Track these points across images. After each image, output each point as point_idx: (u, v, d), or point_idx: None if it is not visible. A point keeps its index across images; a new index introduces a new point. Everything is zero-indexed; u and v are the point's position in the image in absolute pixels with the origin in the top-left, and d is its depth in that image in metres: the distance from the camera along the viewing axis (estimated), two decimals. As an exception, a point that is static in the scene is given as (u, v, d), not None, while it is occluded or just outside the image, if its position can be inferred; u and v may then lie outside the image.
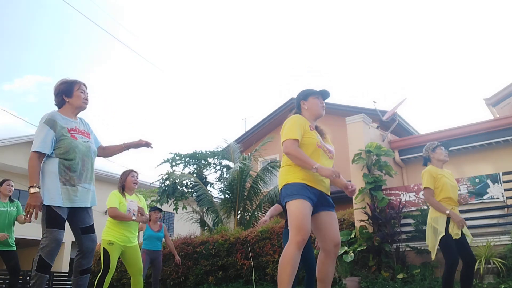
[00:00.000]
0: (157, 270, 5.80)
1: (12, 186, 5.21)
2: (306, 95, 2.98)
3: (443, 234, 3.77)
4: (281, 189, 2.78)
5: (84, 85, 3.08)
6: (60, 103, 3.01)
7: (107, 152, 3.34)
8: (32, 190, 2.64)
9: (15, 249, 5.06)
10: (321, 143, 2.81)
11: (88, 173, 2.96)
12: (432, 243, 3.87)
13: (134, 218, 4.26)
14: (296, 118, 2.85)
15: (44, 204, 2.71)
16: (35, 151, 2.75)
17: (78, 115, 3.10)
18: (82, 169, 2.90)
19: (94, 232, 2.97)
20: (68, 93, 2.99)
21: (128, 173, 4.43)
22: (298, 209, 2.59)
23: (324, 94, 2.98)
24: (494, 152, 7.47)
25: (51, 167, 2.80)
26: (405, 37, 76.45)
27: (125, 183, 4.37)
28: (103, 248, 4.08)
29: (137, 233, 4.48)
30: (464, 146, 7.55)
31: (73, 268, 2.96)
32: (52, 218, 2.70)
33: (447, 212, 3.79)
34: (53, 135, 2.81)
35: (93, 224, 2.98)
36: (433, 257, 3.94)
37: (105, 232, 4.19)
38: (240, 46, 75.09)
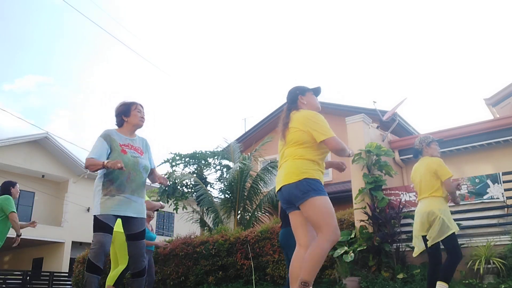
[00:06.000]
0: (151, 268, 5.71)
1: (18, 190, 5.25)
2: (303, 90, 3.01)
3: (453, 231, 3.83)
4: (301, 181, 2.58)
5: (141, 105, 3.41)
6: (120, 122, 3.37)
7: (154, 177, 3.47)
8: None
9: None
10: None
11: (133, 184, 3.18)
12: (435, 234, 3.85)
13: None
14: (320, 115, 2.81)
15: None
16: (90, 157, 3.09)
17: (143, 137, 3.47)
18: (126, 181, 3.15)
19: (140, 239, 3.18)
20: (126, 113, 3.33)
21: None
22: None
23: (318, 91, 3.07)
24: (494, 152, 7.47)
25: (98, 185, 3.16)
26: (406, 37, 76.45)
27: None
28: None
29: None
30: (464, 146, 7.54)
31: None
32: (96, 225, 3.04)
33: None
34: (107, 147, 3.17)
35: (139, 232, 3.18)
36: (415, 254, 4.07)
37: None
38: (240, 46, 75.11)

» WORK REQUEST
Keep the pictures out of your answer, which should be the lines from the one with "10: (321, 143, 2.81)" through the final line of the data, copied exactly.

» RESULT OF THE TASK
10: (321, 143, 2.81)
11: (88, 173, 2.96)
12: (432, 243, 3.87)
13: (134, 218, 4.26)
14: (296, 118, 2.85)
15: (44, 204, 2.71)
16: (35, 151, 2.75)
17: (78, 115, 3.10)
18: (82, 169, 2.90)
19: (94, 232, 2.97)
20: (68, 93, 2.99)
21: (128, 173, 4.43)
22: (298, 209, 2.59)
23: (324, 94, 2.98)
24: (494, 152, 7.47)
25: (51, 167, 2.80)
26: (405, 37, 76.45)
27: (125, 183, 4.37)
28: (103, 248, 4.08)
29: (137, 233, 4.48)
30: (464, 146, 7.55)
31: (73, 268, 2.96)
32: (52, 218, 2.70)
33: (447, 212, 3.79)
34: (53, 135, 2.81)
35: (93, 224, 2.98)
36: (433, 257, 3.94)
37: (105, 232, 4.19)
38: (240, 46, 75.09)
[00:06.000]
0: (151, 268, 5.71)
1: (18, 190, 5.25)
2: (303, 90, 3.01)
3: (453, 231, 3.83)
4: (301, 181, 2.58)
5: (141, 105, 3.41)
6: (120, 122, 3.37)
7: (154, 177, 3.47)
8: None
9: None
10: None
11: (133, 184, 3.18)
12: (435, 234, 3.85)
13: None
14: (320, 115, 2.81)
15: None
16: (90, 157, 3.09)
17: (143, 137, 3.47)
18: (126, 181, 3.15)
19: (140, 239, 3.18)
20: (126, 113, 3.33)
21: None
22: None
23: (318, 91, 3.07)
24: (494, 152, 7.47)
25: (98, 185, 3.16)
26: (406, 37, 76.45)
27: None
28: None
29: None
30: (464, 146, 7.54)
31: None
32: (96, 225, 3.04)
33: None
34: (107, 147, 3.17)
35: (139, 232, 3.18)
36: (415, 254, 4.07)
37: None
38: (240, 46, 75.11)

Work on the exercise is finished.